Turkish and Other Delights | Şener Özmen

June 14th, 2011

Şener Özmen with Erkan Özgen, "Tate'e Giden Yol (Road to Tate Modern)," video, 7'13" (still), 2003. Courtesy the artist and Outlet-Istanbul.

While preparing to travel to Diyarbakır, the largest city in southeastern Turkey, I discovered that telling Turkish people who live outside of that region that you’re going to visit Diyarbakır is akin to telling an average suburban American you’re going to hang out in an inner city housing project or along the wall dividing Israel and Palestine. Their eyes grow big, there’s a lot of gasping and “ooooh”ing, and they ask you, incredulously, “why would you want to go to Diyarbakır? It’s very dangerous there, you know.” Some treated it a bit like I was going on safari–a worthwhile, possibly exotic and educational, endeavor, as long as I had the proper guidance–and protection. Because Diyarbakır is not only the largest city in southeastern Turkey but also the capital of Kurdish culture in Turkey and the epicenter of a significant amount of violence throughout the 1980s and 1990s, inevitably the news of my travels sparked conversation about “the Kurdish question”–that is, the question of what freedoms and rights ethnic Kurds living in Turkey should be granted. For example, since the founding of the Republic, teaching Kurdish in schools and printing or broadcasting media in Kurdish has been outlawed, and celebration of Newroz, the Kurdish New Year, was forbidden. In the past five years some of these restrictions have been eased, but the subject remains controversial, with many über-nationalistic Turks remaining opposed to the reforms.

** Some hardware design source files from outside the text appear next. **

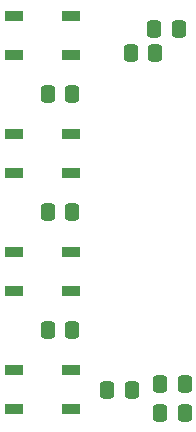
<source format=gtp>
G04 #@! TF.GenerationSoftware,KiCad,Pcbnew,8.0.7*
G04 #@! TF.CreationDate,2025-07-02T20:48:29-04:00*
G04 #@! TF.ProjectId,ESP32_laptop-midi,45535033-325f-46c6-9170-746f702d6d69,rev?*
G04 #@! TF.SameCoordinates,Original*
G04 #@! TF.FileFunction,Paste,Top*
G04 #@! TF.FilePolarity,Positive*
%FSLAX46Y46*%
G04 Gerber Fmt 4.6, Leading zero omitted, Abs format (unit mm)*
G04 Created by KiCad (PCBNEW 8.0.7) date 2025-07-02 20:48:29*
%MOMM*%
%LPD*%
G01*
G04 APERTURE LIST*
G04 Aperture macros list*
%AMRoundRect*
0 Rectangle with rounded corners*
0 $1 Rounding radius*
0 $2 $3 $4 $5 $6 $7 $8 $9 X,Y pos of 4 corners*
0 Add a 4 corners polygon primitive as box body*
4,1,4,$2,$3,$4,$5,$6,$7,$8,$9,$2,$3,0*
0 Add four circle primitives for the rounded corners*
1,1,$1+$1,$2,$3*
1,1,$1+$1,$4,$5*
1,1,$1+$1,$6,$7*
1,1,$1+$1,$8,$9*
0 Add four rect primitives between the rounded corners*
20,1,$1+$1,$2,$3,$4,$5,0*
20,1,$1+$1,$4,$5,$6,$7,0*
20,1,$1+$1,$6,$7,$8,$9,0*
20,1,$1+$1,$8,$9,$2,$3,0*%
G04 Aperture macros list end*
%ADD10RoundRect,0.090000X0.660000X0.360000X-0.660000X0.360000X-0.660000X-0.360000X0.660000X-0.360000X0*%
%ADD11RoundRect,0.250000X-0.337500X-0.475000X0.337500X-0.475000X0.337500X0.475000X-0.337500X0.475000X0*%
%ADD12RoundRect,0.250000X0.337500X0.475000X-0.337500X0.475000X-0.337500X-0.475000X0.337500X-0.475000X0*%
G04 APERTURE END LIST*
D10*
X167950000Y-37650000D03*
X167950000Y-34350000D03*
X163050000Y-34350000D03*
X163050000Y-37650000D03*
X167950000Y-27650000D03*
X167950000Y-24350000D03*
X163050000Y-24350000D03*
X163050000Y-27650000D03*
D11*
X165962500Y-41000000D03*
X168037500Y-41000000D03*
D10*
X167950000Y-47650000D03*
X167950000Y-44350000D03*
X163050000Y-44350000D03*
X163050000Y-47650000D03*
D11*
X165962500Y-51000000D03*
X168037500Y-51000000D03*
X165962500Y-31000000D03*
X168037500Y-31000000D03*
D10*
X167950000Y-57650000D03*
X167950000Y-54350000D03*
X163050000Y-54350000D03*
X163050000Y-57650000D03*
D12*
X173037500Y-56000000D03*
X170962500Y-56000000D03*
X175037500Y-27500000D03*
X172962500Y-27500000D03*
X177037500Y-25500000D03*
X174962500Y-25500000D03*
X177537500Y-58000000D03*
X175462500Y-58000000D03*
D11*
X175462500Y-55500000D03*
X177537500Y-55500000D03*
M02*

</source>
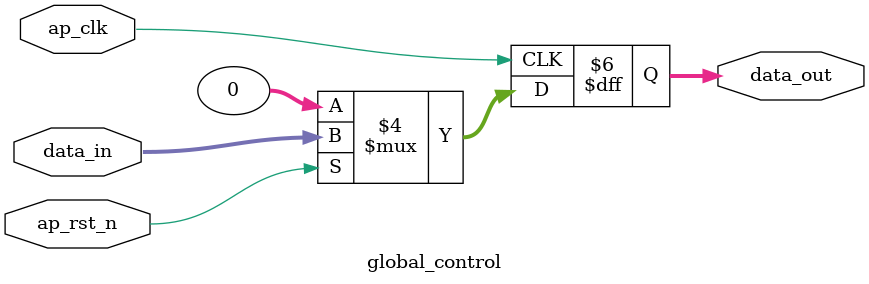
<source format=sv>

module global_control #(
    parameter integer DATA_WIDTH = 32
) (
    // Standard Xilinx/FINN naming
    input wire ap_clk,
    input wire ap_rst_n,
    
    // Alternative valid patterns that could be recognized:
    // input wire aclk,          // AXI standard clock
    // input wire aresetn,       // AXI standard active-low reset
    // input wire clk,           // Simple clock
    // input wire rst_n,         // Simple active-low reset
    // input wire clock,         // Verbose clock
    // input wire reset_n,       // Verbose active-low reset
    
    // Simple data path to make module valid
    input wire [DATA_WIDTH-1:0] data_in,
    output reg [DATA_WIDTH-1:0] data_out
);

    // Register data on clock
    always @(posedge ap_clk) begin
        if (!ap_rst_n) begin
            data_out <= '0;
        end else begin
            data_out <= data_in;
        end
    end

endmodule
</source>
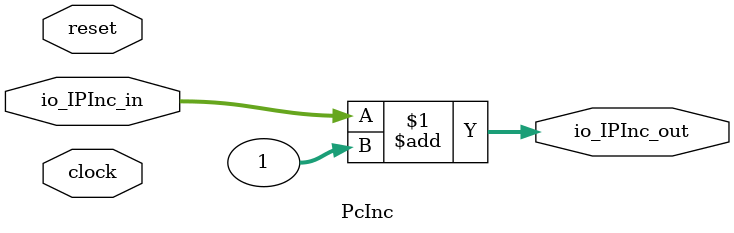
<source format=v>
module PcInc(
  input         clock,
  input         reset,
  input  [31:0] io_IPInc_in,
  output [31:0] io_IPInc_out
);
  assign io_IPInc_out = $signed(io_IPInc_in) + 32'sh1; // @[PcInc.scala 12:30]
endmodule

</source>
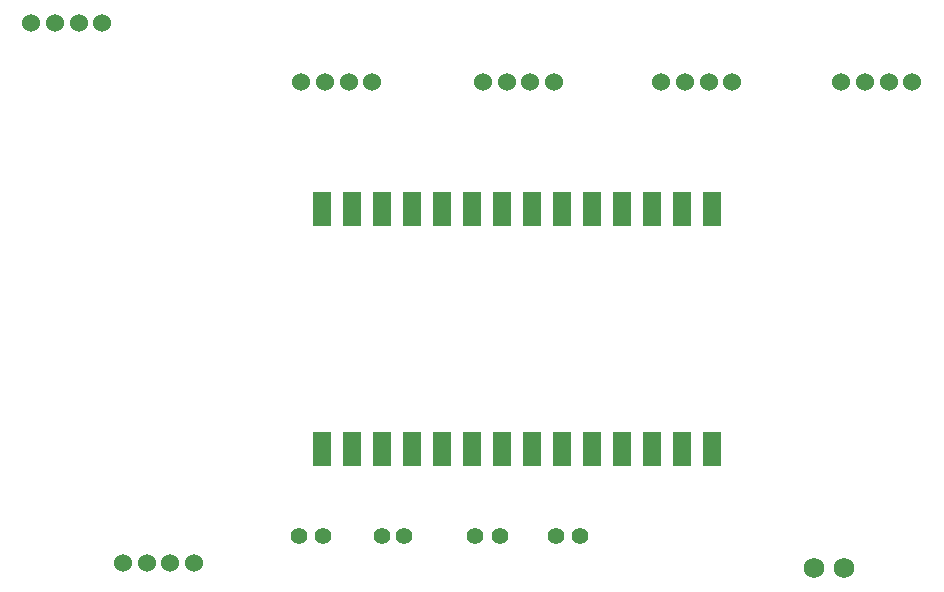
<source format=gtl>
G04 Layer: TopLayer*
G04 EasyEDA v6.4.25, 2021-11-24T08:33:18+01:00*
G04 bd25dea3b5db44dbbe4f44f780b62c0e,10*
G04 Gerber Generator version 0.2*
G04 Scale: 100 percent, Rotated: No, Reflected: No *
G04 Dimensions in millimeters *
G04 leading zeros omitted , absolute positions ,4 integer and 5 decimal *
%FSLAX45Y45*%
%MOMM*%

%ADD11C,1.5240*%
%ADD12R,1.5000X3.0000*%
%ADD13C,1.7500*%
%ADD14C,1.4000*%

%LPD*%
D11*
G01*
X10622000Y9423400D03*
G01*
X10822000Y9423400D03*
G01*
X11021999Y9423400D03*
G01*
X11221999Y9423400D03*
G01*
X11996699Y4851400D03*
G01*
X11396700Y4851400D03*
G01*
X11596700Y4851400D03*
G01*
X11796699Y4851400D03*
G01*
X18079999Y8928100D03*
G01*
X17480000Y8928100D03*
G01*
X17680000Y8928100D03*
G01*
X17879999Y8928100D03*
D12*
G01*
X13081000Y5816600D03*
G01*
X13335000Y5816600D03*
G01*
X13589000Y5816600D03*
G01*
X13843000Y5816600D03*
G01*
X14351000Y5816600D03*
G01*
X14605000Y5816600D03*
G01*
X14859000Y5816600D03*
G01*
X15113000Y5816600D03*
G01*
X15367000Y5816600D03*
G01*
X15621000Y5816600D03*
G01*
X15875000Y5816600D03*
G01*
X16129000Y5816600D03*
G01*
X16383000Y5816600D03*
G01*
X13081000Y7848600D03*
G01*
X13335000Y7848600D03*
G01*
X13589000Y7848600D03*
G01*
X13843000Y7848600D03*
G01*
X14097000Y7848600D03*
G01*
X14351000Y7848600D03*
G01*
X14605000Y7848600D03*
G01*
X14859000Y7848600D03*
G01*
X15113000Y7848600D03*
G01*
X15367000Y7848600D03*
G01*
X15621000Y7848600D03*
G01*
X15875000Y7848600D03*
G01*
X16129000Y7848600D03*
G01*
X16383000Y7848600D03*
G01*
X14097000Y5816600D03*
D11*
G01*
X12908000Y8928100D03*
G01*
X13108000Y8928100D03*
G01*
X13307999Y8928100D03*
G01*
X13507999Y8928100D03*
G01*
X14444700Y8928100D03*
G01*
X14644700Y8928100D03*
G01*
X14844699Y8928100D03*
G01*
X15044699Y8928100D03*
G01*
X15956000Y8928100D03*
G01*
X16156000Y8928100D03*
G01*
X16355999Y8928100D03*
G01*
X16555999Y8928100D03*
D13*
G01*
X17246600Y4813300D03*
G01*
X17500600Y4813300D03*
D14*
G01*
X13093700Y5080000D03*
G01*
X12890500Y5080000D03*
G01*
X13589000Y5080000D03*
G01*
X13779500Y5080000D03*
G01*
X14376400Y5080000D03*
G01*
X14592300Y5080000D03*
G01*
X15062200Y5080000D03*
G01*
X15265400Y5080000D03*
M02*

</source>
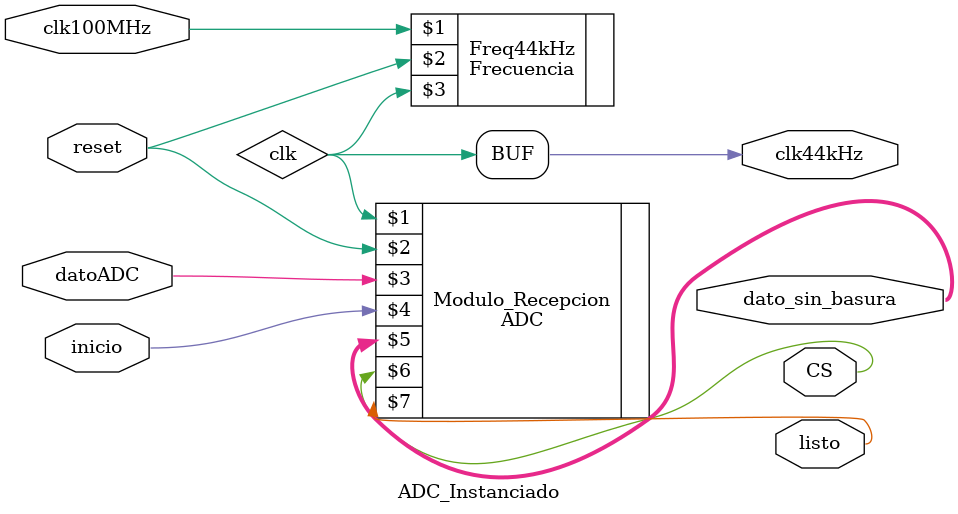
<source format=v>
`timescale 1ns / 1ps
module ADC_Instanciado#(parameter width = 4)

	(input clk100MHz, reset,datoADC,inicio,
	//output [width-1:0] data_out,
	output  [width-1:0] dato_sin_basura,
	output listo,clk44kHz,CS
    );
	 
	wire clk;//done;
	//wire [width-1:0] datoEntra_Registro;
	
	Frecuencia Freq44kHz (clk100MHz,reset,clk);
	ADC Modulo_Recepcion (clk,reset,datoADC,inicio, dato_sin_basura,CS,listo);
	
	
	
	assign clk44kHz = clk;
	//assign listo = done;

endmodule

</source>
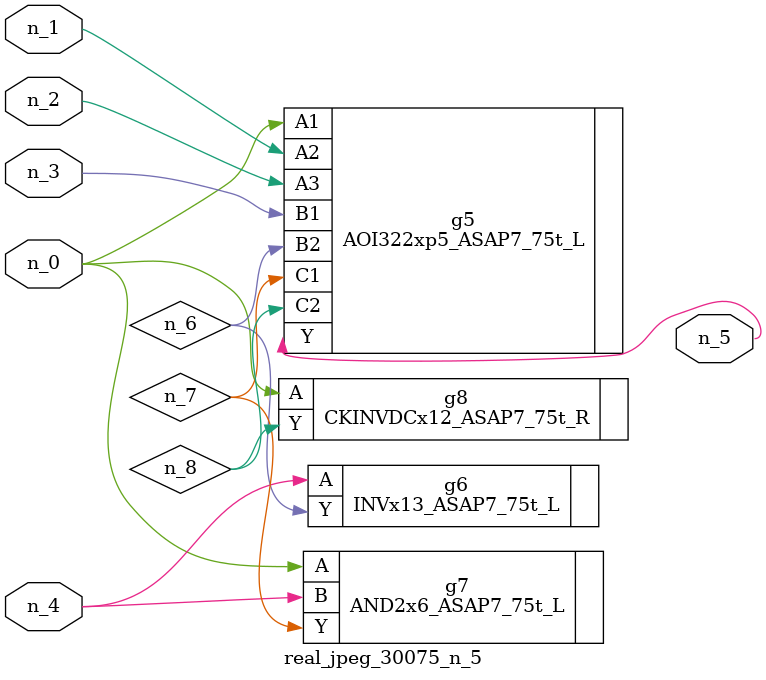
<source format=v>
module real_jpeg_30075_n_5 (n_4, n_0, n_1, n_2, n_3, n_5);

input n_4;
input n_0;
input n_1;
input n_2;
input n_3;

output n_5;

wire n_8;
wire n_6;
wire n_7;

AOI322xp5_ASAP7_75t_L g5 ( 
.A1(n_0),
.A2(n_1),
.A3(n_2),
.B1(n_3),
.B2(n_6),
.C1(n_7),
.C2(n_8),
.Y(n_5)
);

AND2x6_ASAP7_75t_L g7 ( 
.A(n_0),
.B(n_4),
.Y(n_7)
);

CKINVDCx12_ASAP7_75t_R g8 ( 
.A(n_0),
.Y(n_8)
);

INVx13_ASAP7_75t_L g6 ( 
.A(n_4),
.Y(n_6)
);


endmodule
</source>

So why would I want to travel to Diyarbakır? The art scene in Turkey is famously concentrated in Istanbul–what interest could a formally war-torn and politically unstable region of the country hold for a yabancı (foreigner)? In fact, Diyarbakır has produced some of the most active, intelligent, and influential figures in contemporary Turkish art. These would include artist and curator Halil Altındere, Berat Isik, Ahmet Öğüt (who, along with Banu Cennetoğlu, represented Turkey at the 53rd Venice Biennale in 2009) as well as Suat Öğüt and Mehmet Öğüt, Erkan Özgen, and Cengiz Tekin. (Fikret Atay, another well-known Kurdish artist, actually hails from Batman, a smaller city located about two hours from Diyarbakır.) All of these artists have exhibited extensively both throughout Turkey and internationally. But the godfather of the Diyarbakır art community is undoubtedly Şener Özmen. For the past twenty years, Özmen has worked not only as an artist but also as a poet, art critic, translator, and teacher. He collaborates constantly with his fellow Diyarbakır-based artists, has nurtured a new generation of artists, produces texts for exhibition catalogues, designs covers for Lîs Publishing (a prominent Kurdish language publishing house based in Diyarbakır), writes fiction and poetry, and supports the work of the Diyarbakır Arts Centre. In an essay included in the recently published monograph A Sener Ozmen Book, critic Süreyyya Evren describes him as “an artist who cannot relax.” When I visited Diyarbakır, I was honored that Özmen took the time from his busy professional and personal life (he is also a father and husband) to serve, along with Cengiz Tekin, as an attentive and wildly entertaining host. At one point, while we were riding a dolmuş (mini-bus) from Diyarbakır to have breakfast at Hasankeyf, a historical site located on the Tigris River (which, sadly, is likely to be destroyed in the near future by a hydroelectric dam project), Özmen casually remarked that this was the first day off from work that he had ever taken. It sounds like hyperbole, but given his extraordinary output, I am inclined to believe this was true.